▶ Exercise directions:
Select every line of the listing below that contains the string "питания", treating uppercase and lowercase letters as distinct.

▶ Page-level text extractions:

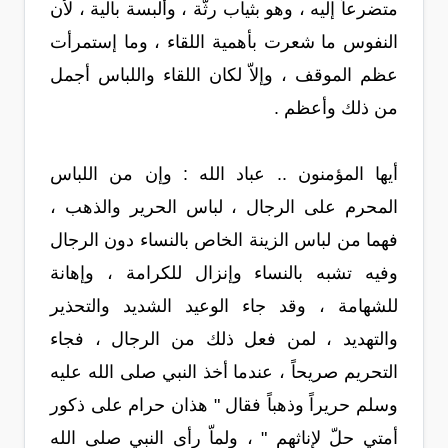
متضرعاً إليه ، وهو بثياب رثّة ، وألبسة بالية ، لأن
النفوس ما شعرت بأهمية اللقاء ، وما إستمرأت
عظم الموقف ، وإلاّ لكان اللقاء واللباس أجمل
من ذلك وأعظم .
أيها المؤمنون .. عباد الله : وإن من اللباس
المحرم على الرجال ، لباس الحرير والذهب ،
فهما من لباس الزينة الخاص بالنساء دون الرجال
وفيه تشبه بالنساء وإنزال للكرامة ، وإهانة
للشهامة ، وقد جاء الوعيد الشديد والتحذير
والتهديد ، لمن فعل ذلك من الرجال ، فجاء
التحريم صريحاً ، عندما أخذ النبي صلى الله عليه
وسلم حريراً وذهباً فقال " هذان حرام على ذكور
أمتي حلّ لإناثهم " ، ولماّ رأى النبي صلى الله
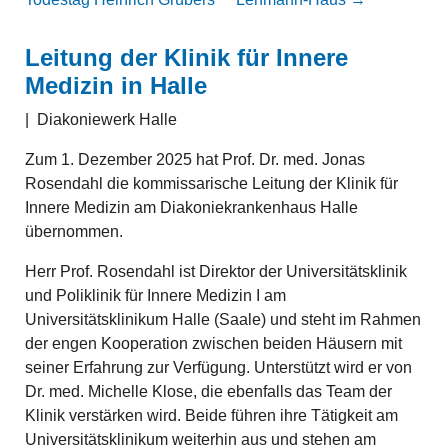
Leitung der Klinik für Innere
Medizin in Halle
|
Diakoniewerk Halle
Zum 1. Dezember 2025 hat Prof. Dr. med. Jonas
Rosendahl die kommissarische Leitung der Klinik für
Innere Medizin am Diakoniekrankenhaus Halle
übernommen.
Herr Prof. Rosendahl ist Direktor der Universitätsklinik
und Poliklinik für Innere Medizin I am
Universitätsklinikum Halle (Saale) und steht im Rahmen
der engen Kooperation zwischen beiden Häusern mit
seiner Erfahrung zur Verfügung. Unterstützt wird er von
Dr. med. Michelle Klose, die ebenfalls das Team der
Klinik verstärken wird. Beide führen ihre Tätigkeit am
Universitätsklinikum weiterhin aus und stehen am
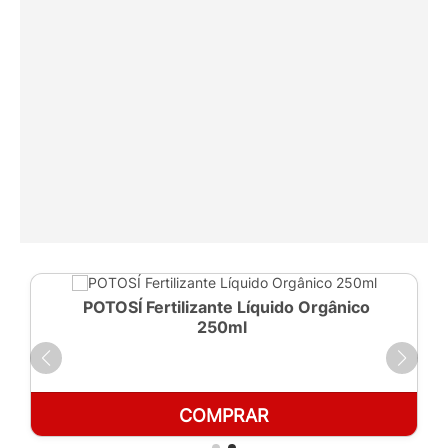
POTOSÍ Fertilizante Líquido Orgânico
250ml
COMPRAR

* * *

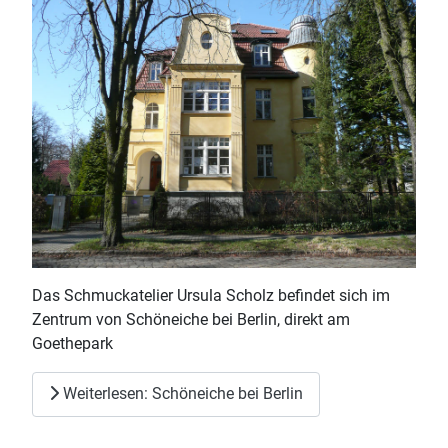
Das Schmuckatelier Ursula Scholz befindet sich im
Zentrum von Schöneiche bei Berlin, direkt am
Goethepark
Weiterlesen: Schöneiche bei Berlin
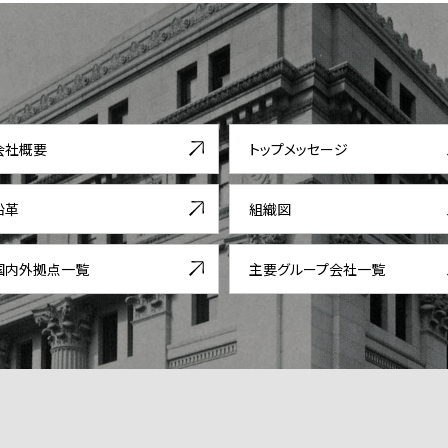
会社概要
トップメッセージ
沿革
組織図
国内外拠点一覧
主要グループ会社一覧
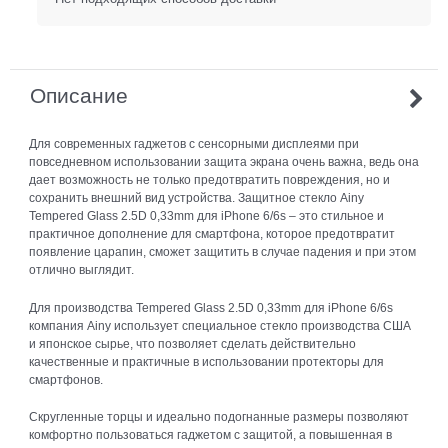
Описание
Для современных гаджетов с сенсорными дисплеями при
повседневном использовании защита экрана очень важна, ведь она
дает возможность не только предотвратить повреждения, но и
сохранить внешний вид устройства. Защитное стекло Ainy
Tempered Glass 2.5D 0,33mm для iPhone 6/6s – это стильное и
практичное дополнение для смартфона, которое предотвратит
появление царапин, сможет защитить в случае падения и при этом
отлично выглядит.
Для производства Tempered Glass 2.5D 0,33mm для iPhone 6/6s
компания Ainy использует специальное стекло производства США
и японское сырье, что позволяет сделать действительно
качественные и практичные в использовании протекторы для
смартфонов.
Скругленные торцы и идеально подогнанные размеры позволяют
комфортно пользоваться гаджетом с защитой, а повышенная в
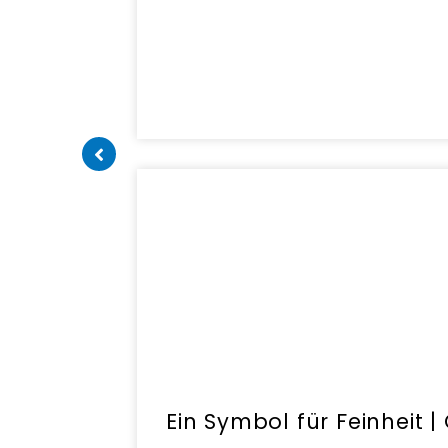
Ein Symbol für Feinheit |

...

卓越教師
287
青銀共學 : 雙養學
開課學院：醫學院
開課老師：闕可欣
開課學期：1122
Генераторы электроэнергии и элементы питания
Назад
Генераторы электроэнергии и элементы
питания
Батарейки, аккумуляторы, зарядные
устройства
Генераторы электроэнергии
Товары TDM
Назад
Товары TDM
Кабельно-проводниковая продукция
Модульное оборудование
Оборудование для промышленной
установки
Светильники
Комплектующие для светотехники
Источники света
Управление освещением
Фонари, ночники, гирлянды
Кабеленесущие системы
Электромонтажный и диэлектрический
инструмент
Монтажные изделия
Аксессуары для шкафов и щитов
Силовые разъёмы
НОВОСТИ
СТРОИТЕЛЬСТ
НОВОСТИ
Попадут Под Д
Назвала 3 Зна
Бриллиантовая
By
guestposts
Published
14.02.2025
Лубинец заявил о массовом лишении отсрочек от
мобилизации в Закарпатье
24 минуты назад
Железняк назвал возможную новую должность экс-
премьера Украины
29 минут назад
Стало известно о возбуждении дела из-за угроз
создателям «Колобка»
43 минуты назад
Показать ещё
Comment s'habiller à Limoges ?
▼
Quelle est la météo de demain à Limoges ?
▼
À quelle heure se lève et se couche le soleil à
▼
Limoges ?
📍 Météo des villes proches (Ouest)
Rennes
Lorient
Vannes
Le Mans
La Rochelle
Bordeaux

▶ Exercise result:
Генераторы электроэнергии и элементы питания
питания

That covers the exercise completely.